▶ REQUIRED WORK
A word-for-word transcript of the closing lines is required: from the one with "652 271 14.69" through the final line of the data.

▶ THE DATA
================
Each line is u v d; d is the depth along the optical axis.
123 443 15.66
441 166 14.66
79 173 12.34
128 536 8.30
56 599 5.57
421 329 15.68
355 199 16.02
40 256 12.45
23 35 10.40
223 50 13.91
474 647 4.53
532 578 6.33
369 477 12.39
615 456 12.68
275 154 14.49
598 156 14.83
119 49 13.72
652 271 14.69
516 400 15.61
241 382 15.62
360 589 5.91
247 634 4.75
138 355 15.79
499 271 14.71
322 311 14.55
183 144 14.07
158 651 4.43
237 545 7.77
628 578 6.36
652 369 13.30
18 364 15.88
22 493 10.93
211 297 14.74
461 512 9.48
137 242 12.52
================
▶ PROBLEM SOLUTION
652 271 14.69
516 400 15.61
241 382 15.62
360 589 5.91
247 634 4.75
138 355 15.79
499 271 14.71
322 311 14.55
183 144 14.07
158 651 4.43
237 545 7.77
628 578 6.36
652 369 13.30
18 364 15.88
22 493 10.93
211 297 14.74
461 512 9.48
137 242 12.52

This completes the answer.